ECG consists of various lines. The straight, horizontal line of ECG is called the baseline or isopotential line:
a. P wave: P-wave is an upward wave above the baseline. It shows electrical excitation (atria depolarisation). It is due to SA node activation that leads to atria contraction. It shows the development of action potential (Electrical impulse).
b. R wave: The Q wave is followed by a large upright R wave. QR shows cardiac impulse transmission from the SA node to the AV node.
c. S wave: The R wave is followed by an S-downward wave. An S-downward wave represents ventricular contraction (ventricular depolarisation). RS shows cardiac impulse transmission from the AV node to the bundle of HIS to Purkinje fibre.
d. T wave: T-wave is a broad dome-shaped upward reflection. It shows ventricular relaxation (ventricular repolarisation).
The P, R, and T waves are considered positive waves as the T wave is upward from the baseline. The Q and S waves are considered negative waves as they are downward from the baseline.


ECG INTERVALS
ECG can be divided into three intervals
a) PR interval: Time from SA node impulse to ventricular activation. PR interval time is in between the beginning of the P wave and the beginning of QRS complex waves. The P wave is due to the electrical excitation of the atria. QRS complex waves are due to electrical excitation of the ventricle. Q is occasionally not found in ECG this is called PR interval, not QR interval.
b) QT interval: QT interval is the time between the beginning of Q waves and the end of T waves. The QT interval is also called the RT interval because occasionally Q is not found in ECG.
c) ST intervals: Time between the end of ventricular depolarization and the beginning of ventricular repolarization.
QRS complex: After the P wave, QRS waves begin within a fraction of a second. It starts with the Q wave i.e. a small downward deflection below the baseline. This PQ shows ventricular depolarization and contraction.
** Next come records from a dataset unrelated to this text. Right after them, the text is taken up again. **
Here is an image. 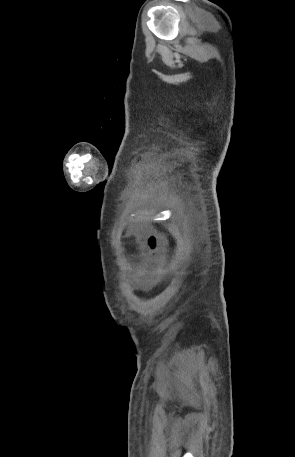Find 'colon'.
Instances as JSON below:
<instances>
[{"mask_svg": "<svg viewBox=\"0 0 295 457\" xmlns=\"http://www.w3.org/2000/svg\"><path fill=\"white\" fill-rule=\"evenodd\" d=\"M161 238L157 235H151L147 240V247L152 255H155L160 247Z\"/></svg>", "mask_w": 295, "mask_h": 457, "instance_id": "obj_1", "label": "colon"}]
</instances>
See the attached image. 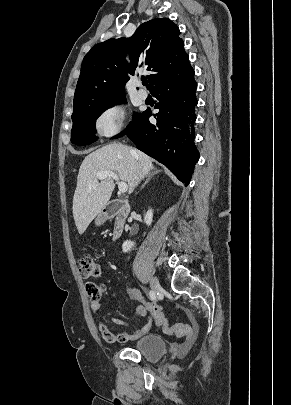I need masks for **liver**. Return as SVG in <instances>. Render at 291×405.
<instances>
[{
  "label": "liver",
  "mask_w": 291,
  "mask_h": 405,
  "mask_svg": "<svg viewBox=\"0 0 291 405\" xmlns=\"http://www.w3.org/2000/svg\"><path fill=\"white\" fill-rule=\"evenodd\" d=\"M152 159L141 151L112 143L90 153L83 160L73 197V217L79 234H83L92 220L109 201L115 188L112 178L99 182L97 174L112 171L128 183L131 194L137 185V177L144 178L153 170Z\"/></svg>",
  "instance_id": "1"
}]
</instances>
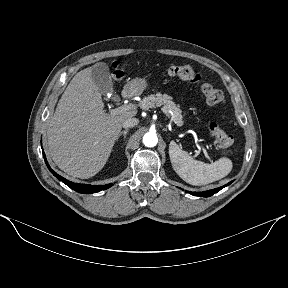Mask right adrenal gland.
Masks as SVG:
<instances>
[{
  "label": "right adrenal gland",
  "mask_w": 288,
  "mask_h": 288,
  "mask_svg": "<svg viewBox=\"0 0 288 288\" xmlns=\"http://www.w3.org/2000/svg\"><path fill=\"white\" fill-rule=\"evenodd\" d=\"M129 132V130L128 129H126V130H124V131H121L120 132V134L118 135V137H117V139H116V141H118L119 140V138H120V136H122L123 135V137H124V142H125V139H126V135H127V133Z\"/></svg>",
  "instance_id": "1"
}]
</instances>
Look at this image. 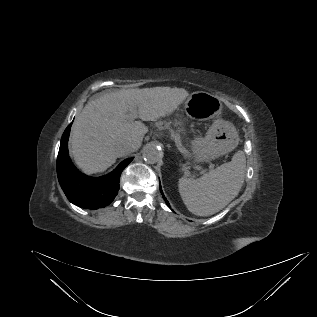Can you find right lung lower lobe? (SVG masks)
<instances>
[{
    "mask_svg": "<svg viewBox=\"0 0 317 317\" xmlns=\"http://www.w3.org/2000/svg\"><path fill=\"white\" fill-rule=\"evenodd\" d=\"M71 124L63 133L59 148L57 158L59 183L68 200L73 204L87 209L105 207L118 194L120 174L132 158L123 161L112 173L103 177L93 178L82 174L75 168L68 155L67 145Z\"/></svg>",
    "mask_w": 317,
    "mask_h": 317,
    "instance_id": "1",
    "label": "right lung lower lobe"
}]
</instances>
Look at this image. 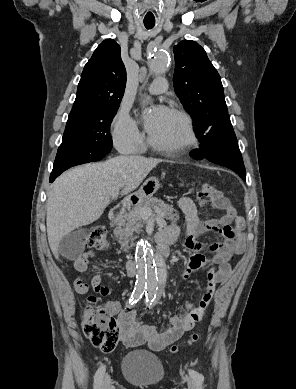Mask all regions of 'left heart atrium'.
Masks as SVG:
<instances>
[{
    "instance_id": "39dd6f15",
    "label": "left heart atrium",
    "mask_w": 296,
    "mask_h": 389,
    "mask_svg": "<svg viewBox=\"0 0 296 389\" xmlns=\"http://www.w3.org/2000/svg\"><path fill=\"white\" fill-rule=\"evenodd\" d=\"M168 111L165 107H156L145 115V127L150 134L157 130Z\"/></svg>"
}]
</instances>
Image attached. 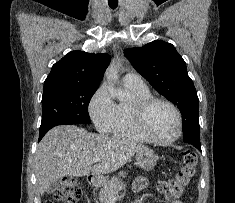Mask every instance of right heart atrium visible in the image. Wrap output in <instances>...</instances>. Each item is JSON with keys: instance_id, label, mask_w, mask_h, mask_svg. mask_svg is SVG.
I'll list each match as a JSON object with an SVG mask.
<instances>
[{"instance_id": "right-heart-atrium-1", "label": "right heart atrium", "mask_w": 235, "mask_h": 203, "mask_svg": "<svg viewBox=\"0 0 235 203\" xmlns=\"http://www.w3.org/2000/svg\"><path fill=\"white\" fill-rule=\"evenodd\" d=\"M88 112L100 132H108L116 114V104L106 85H101L92 95Z\"/></svg>"}]
</instances>
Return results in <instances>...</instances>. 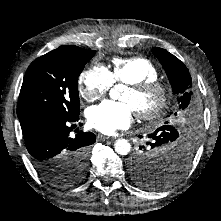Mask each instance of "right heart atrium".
Returning <instances> with one entry per match:
<instances>
[{
	"label": "right heart atrium",
	"instance_id": "d8ad5b80",
	"mask_svg": "<svg viewBox=\"0 0 221 221\" xmlns=\"http://www.w3.org/2000/svg\"><path fill=\"white\" fill-rule=\"evenodd\" d=\"M112 84L110 72L103 66H92L83 71L78 80L79 92L87 101L102 97Z\"/></svg>",
	"mask_w": 221,
	"mask_h": 221
}]
</instances>
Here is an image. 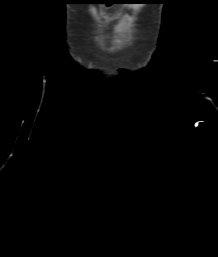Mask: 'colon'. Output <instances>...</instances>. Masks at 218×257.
Here are the masks:
<instances>
[{"label":"colon","instance_id":"obj_1","mask_svg":"<svg viewBox=\"0 0 218 257\" xmlns=\"http://www.w3.org/2000/svg\"><path fill=\"white\" fill-rule=\"evenodd\" d=\"M104 10H113V5H104Z\"/></svg>","mask_w":218,"mask_h":257}]
</instances>
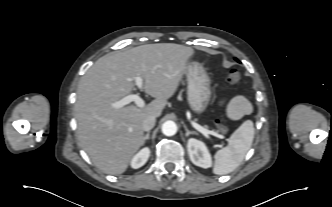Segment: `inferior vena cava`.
Segmentation results:
<instances>
[{
	"instance_id": "obj_1",
	"label": "inferior vena cava",
	"mask_w": 332,
	"mask_h": 207,
	"mask_svg": "<svg viewBox=\"0 0 332 207\" xmlns=\"http://www.w3.org/2000/svg\"><path fill=\"white\" fill-rule=\"evenodd\" d=\"M156 118L154 116H148L143 120V130L150 131L155 126Z\"/></svg>"
}]
</instances>
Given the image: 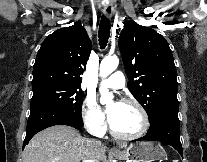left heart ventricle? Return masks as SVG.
Wrapping results in <instances>:
<instances>
[{"instance_id":"b2bd125f","label":"left heart ventricle","mask_w":207,"mask_h":162,"mask_svg":"<svg viewBox=\"0 0 207 162\" xmlns=\"http://www.w3.org/2000/svg\"><path fill=\"white\" fill-rule=\"evenodd\" d=\"M108 111L112 115L110 122L119 133L133 134L141 129L142 115L136 106L114 102Z\"/></svg>"}]
</instances>
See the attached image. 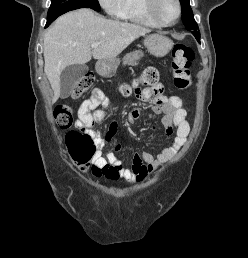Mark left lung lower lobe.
Listing matches in <instances>:
<instances>
[{"label": "left lung lower lobe", "mask_w": 248, "mask_h": 258, "mask_svg": "<svg viewBox=\"0 0 248 258\" xmlns=\"http://www.w3.org/2000/svg\"><path fill=\"white\" fill-rule=\"evenodd\" d=\"M192 33L196 37L197 41L200 42V33L198 31H193Z\"/></svg>", "instance_id": "1"}]
</instances>
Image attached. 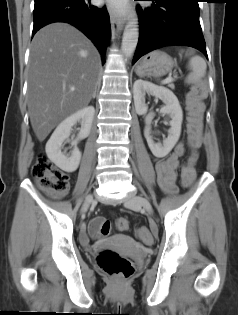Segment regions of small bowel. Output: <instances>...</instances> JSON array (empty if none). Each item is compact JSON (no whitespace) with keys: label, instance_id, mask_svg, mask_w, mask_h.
<instances>
[{"label":"small bowel","instance_id":"c3829d8e","mask_svg":"<svg viewBox=\"0 0 238 315\" xmlns=\"http://www.w3.org/2000/svg\"><path fill=\"white\" fill-rule=\"evenodd\" d=\"M184 145L183 143H178L174 150L165 158L157 159L155 162V170L157 173V179L159 186L161 189L169 194L172 195L176 193L177 186H176V179H177V168L179 165V158L184 153ZM196 160V155L194 154L190 159V168L192 169L189 177L188 182L190 185L195 177V170L192 164ZM187 185V186H188ZM144 243H149L150 238H140Z\"/></svg>","mask_w":238,"mask_h":315}]
</instances>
5. REGULATION OF CARDIAC ELECTROPHYSIOLOGY: The heart rate and conduction are influenced by the autonomic nervous system (ANS)
a. Sympathetic Stimulation (via norepinephrine/noradrenaline): Increases heart rate and conduction velocity by enhancing Na⁺ and Ca²⁺ currents.
b. Parasympathetic Stimulation (via acetylcholine): Slows heart rate by increasing K⁺ efflux and reducing Na⁺ and Ca²⁺ influx.
Conclusion: The heart’s electrical system ensures coordinated contraction for effective blood circulation. Understanding its electrophysiology is essential for diagnosing and managing cardiac diseases through interventions such as pacemakers and antiarrhythmic drugs.
Clinical Significance of ECG: Disruptions in cardiac electrophysiology can lead to heart diseases.
i. An increase in the length of PR interval indicates inflammation, Arteriosclerosis, infection in impulse fibres in atria or AV node
ii. An increase in QR interval length indicates myocardial infarction
iii. An increase in ST interval length indicates myocardial infarction or pericarditis.
iv. ST depression indicates myocardial ischemia (reduced blood flow to the heart).
v. Long QT Syndrome indicates prolonged repolarisation that increases the risk of sudden cardiac death.
vi. Flat T wave indicates insufficient oxygen supply to the heart
Pacemaker: The SA node is considered a natural pacemaker. An electrical device to normalize cardiac impulse generation is called an artificial pacemaker.